- [Exercise instructions] Go through the data below and return each line where the string "Marlett" appears.

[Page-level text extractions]
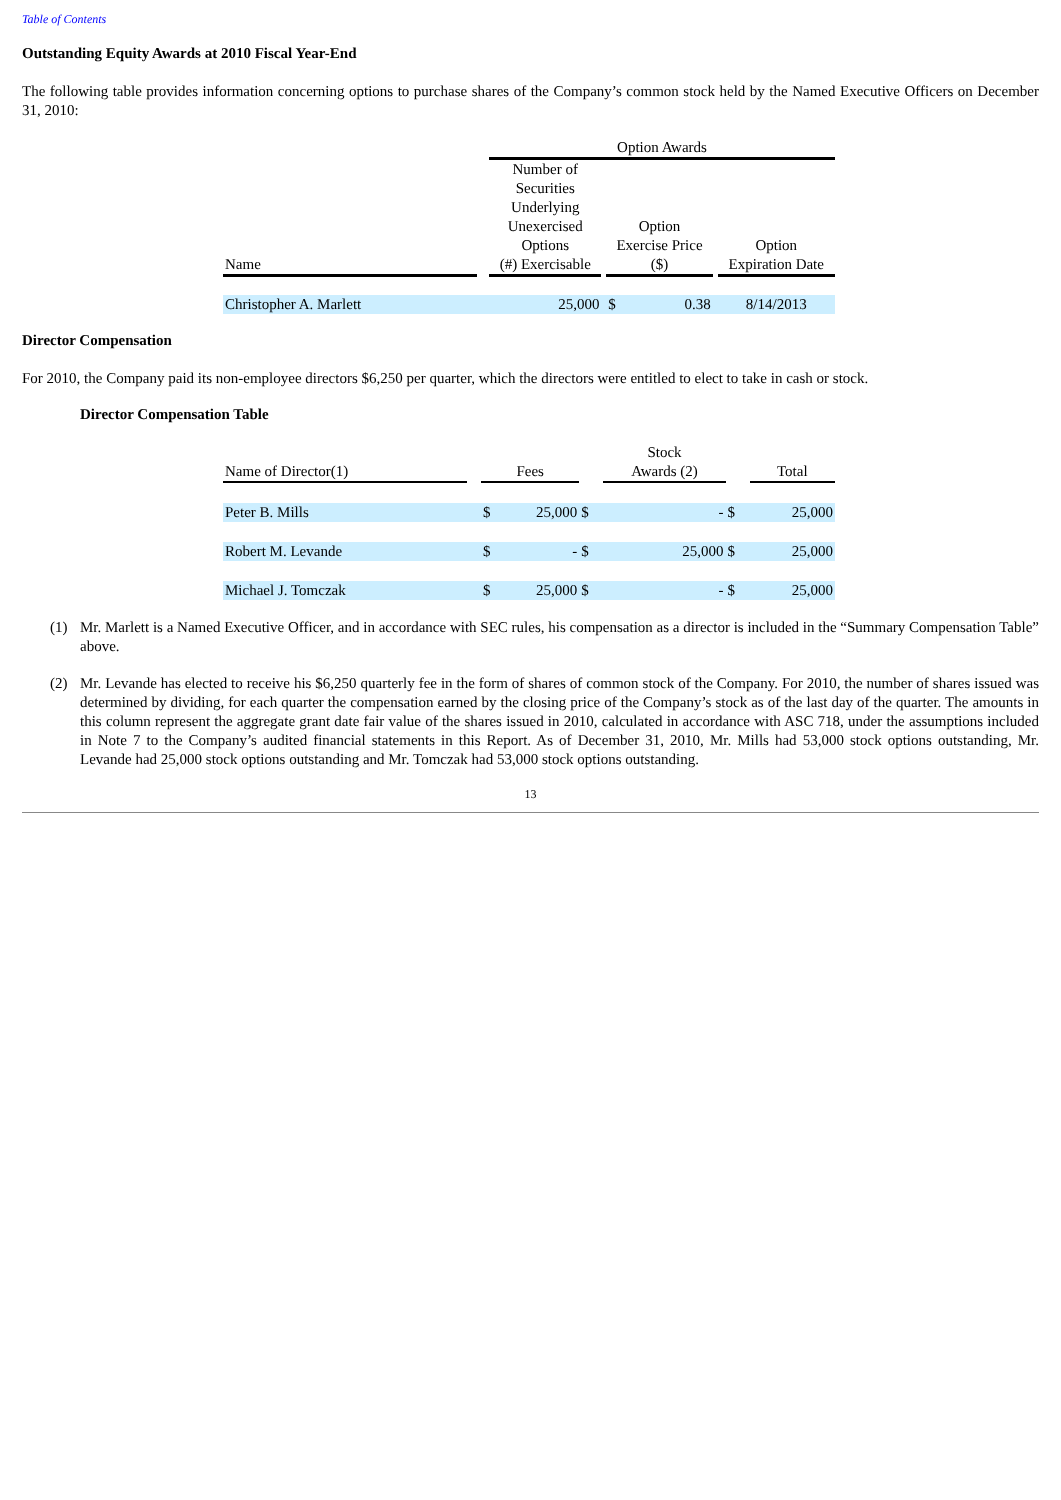Table of Contents
Outstanding Equity Awards at 2010 Fiscal Year-End
The following table provides information concerning options to purchase shares of the Company’s common stock held by the Named Executive Officers on December 31, 2010:
| | | Option Awards | | | | |
| Name | | Number of Securities Underlying Unexercised Options (#) Exercisable | | Option Exercise Price ($) | | Option Expiration Date |
| Christopher A. Marlett | | 25,000 | | $ 0.38 | | 8/14/2013 |
Director Compensation
For 2010, the Company paid its non-employee directors $6,250 per quarter, which the directors were entitled to elect to take in cash or stock.
Director Compensation Table
| Name of Director(1) | | Fees | | | Stock Awards (2) | | | Total | |
| Peter B. Mills | | $ | 25,000 | $ | | - | $ | | 25,000 |
| Robert M. Levande | | $ | - | $ | | 25,000 | $ | | 25,000 |
| Michael J. Tomczak | | $ | 25,000 | $ | | - | $ | | 25,000 |
(1) Mr. Marlett is a Named Executive Officer, and in accordance with SEC rules, his compensation as a director is included in the “Summary Compensation Table” above.
(2) Mr. Levande has elected to receive his $6,250 quarterly fee in the form of shares of common stock of the Company. For 2010, the number of shares issued was determined by dividing, for each quarter the compensation earned by the closing price of the Company’s stock as of the last day of the quarter. The amounts in this column represent the aggregate grant date fair value of the shares issued in 2010, calculated in accordance with ASC 718, under the assumptions included in Note 7 to the Company’s audited financial statements in this Report. As of December 31, 2010, Mr. Mills had 53,000 stock options outstanding, Mr. Levande had 25,000 stock options outstanding and Mr. Tomczak had 53,000 stock options outstanding.
13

- [Output below]
| Christopher A. Marlett | | 25,000 | | $ 0.38 | | 8/14/2013 |
(1) Mr. Marlett is a Named Executive Officer, and in accordance with SEC rules, his compensation as a director is included in the “Summary Compensation Table” above.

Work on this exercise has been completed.